The statement came in response to a question on the Danish government formally tabling a burqa ban to parliament, a proposal backed by both the centre-right Liberal Party and the centre-left Social Democrats.
Åkesson has in the past railed against the veil, claiming in 2010 that “terrorists and other criminal elements” used them to disguise their identities. The party's election video that year showed burqa-clad women chasing pensioners.
In 2015, a Sweden Democrat leaflet handed out to refugees arriving on the Greek island of Lesbos warned that the burqa would soon be forbidden in Sweden.

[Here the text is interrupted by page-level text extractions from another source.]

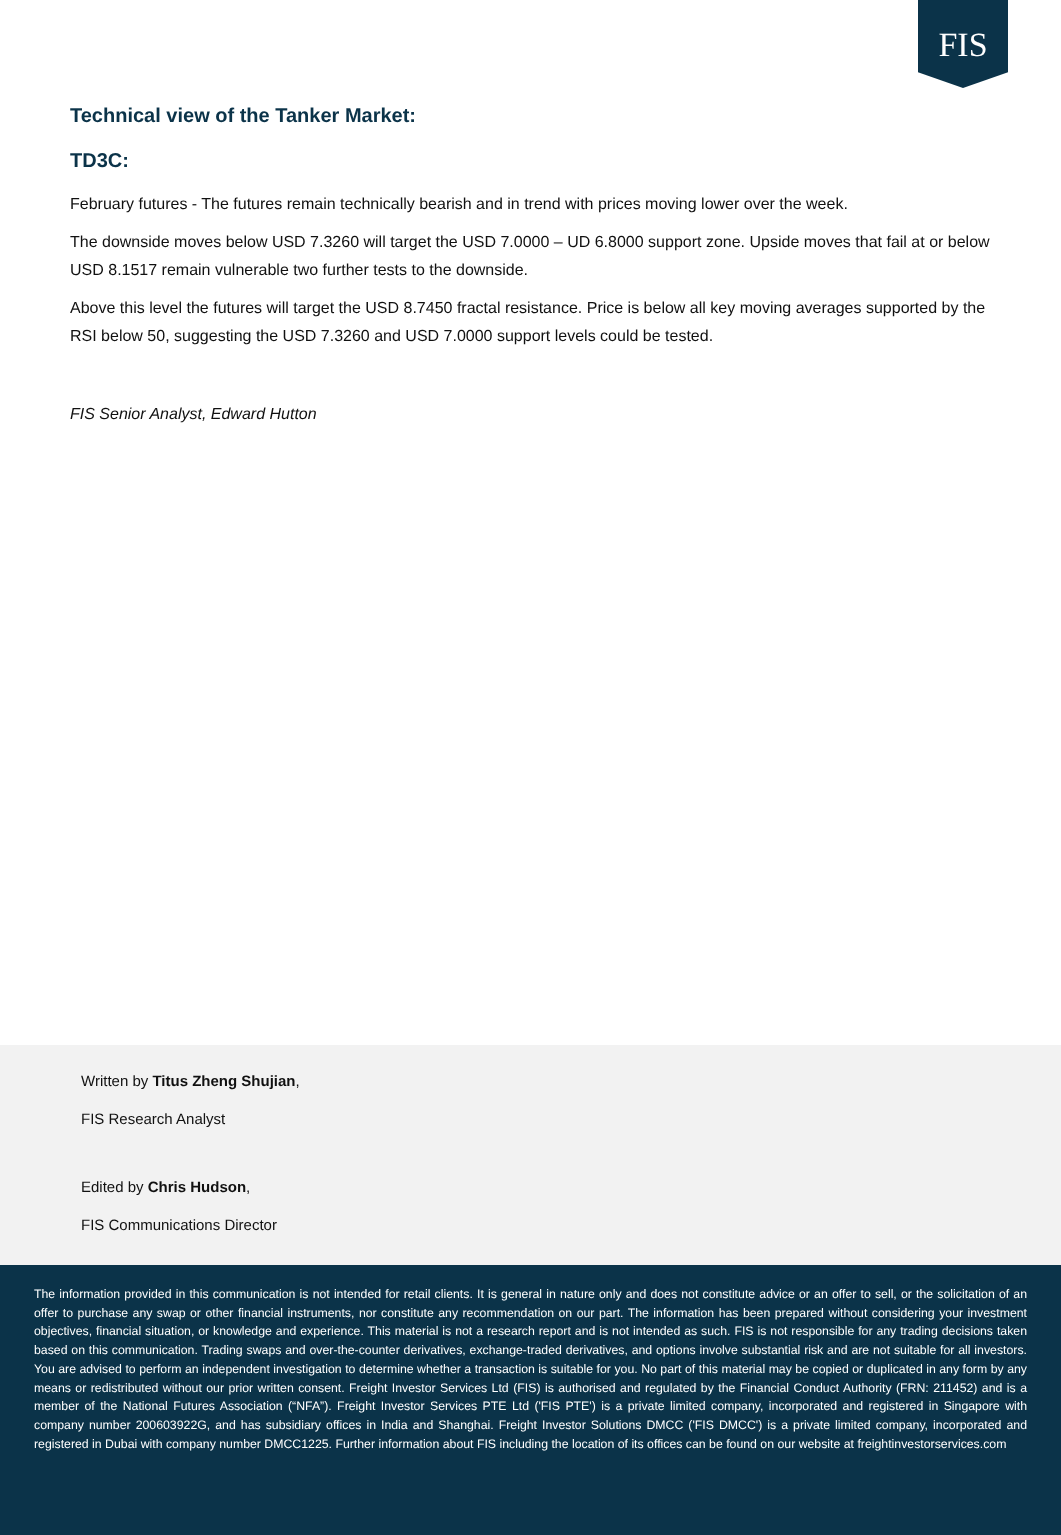FIS
Technical view of the Tanker Market:
TD3C:
February futures - The futures remain technically bearish and in trend with prices moving lower over the week.
The downside moves below USD 7.3260 will target the USD 7.0000 – UD 6.8000 support zone. Upside moves that fail at or below USD 8.1517 remain vulnerable two further tests to the downside.
Above this level the futures will target the USD 8.7450 fractal resistance. Price is below all key moving averages supported by the RSI below 50, suggesting the USD 7.3260 and USD 7.0000 support levels could be tested.
FIS Senior Analyst, Edward Hutton
Written by Titus Zheng Shujian,
FIS Research Analyst
Edited by Chris Hudson,
FIS Communications Director
The information provided in this communication is not intended for retail clients. It is general in nature only and does not constitute advice or an offer to sell, or the solicitation of an offer to purchase any swap or other financial instruments, nor constitute any recommendation on our part. The information has been prepared without considering your investment objectives, financial situation, or knowledge and experience. This material is not a research report and is not intended as such. FIS is not responsible for any trading decisions taken based on this communication. Trading swaps and over-the-counter derivatives, exchange-traded derivatives, and options involve substantial risk and are not suitable for all investors. You are advised to perform an independent investigation to determine whether a transaction is suitable for you. No part of this material may be copied or duplicated in any form by any means or redistributed without our prior written consent. Freight Investor Services Ltd (FIS) is authorised and regulated by the Financial Conduct Authority (FRN: 211452) and is a member of the National Futures Association (“NFA”). Freight Investor Services PTE Ltd ('FIS PTE') is a private limited company, incorporated and registered in Singapore with company number 200603922G, and has subsidiary offices in India and Shanghai. Freight Investor Solutions DMCC ('FIS DMCC') is a private limited company, incorporated and registered in Dubai with company number DMCC1225. Further information about FIS including the location of its offices can be found on our website at freightinvestorservices.com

When contacted by Sweden's Aftonbladet newspaper after the Melander interview, Åkesson acknowledged that many in the Sweden Democrats supported a ban.
“There's no doubt that there's an opinion in my party to ban it completely,” he said. “But I'm more in favour of forbidding any compulsion, so that children can't be forced to dress in such a garment.”
“You shouldn't allow it in schools. Certain types of veil might come under the law banning being masked,” he added. “So it's a more difficult question than just 'yes' or 'no'.
Later in a message posted on his Facebook page, he seemed to reach out to these core supporters, saying “Nja, [Swedish's grudging half 'no'] I'm not backing down”.
In the post, he stressed that the party might be in favour of a ban on the garment in public places.
“That's a proposal I have no problem with getting behind. I also think that schools, and professions where there's a uniform should also be free from any religious symbol.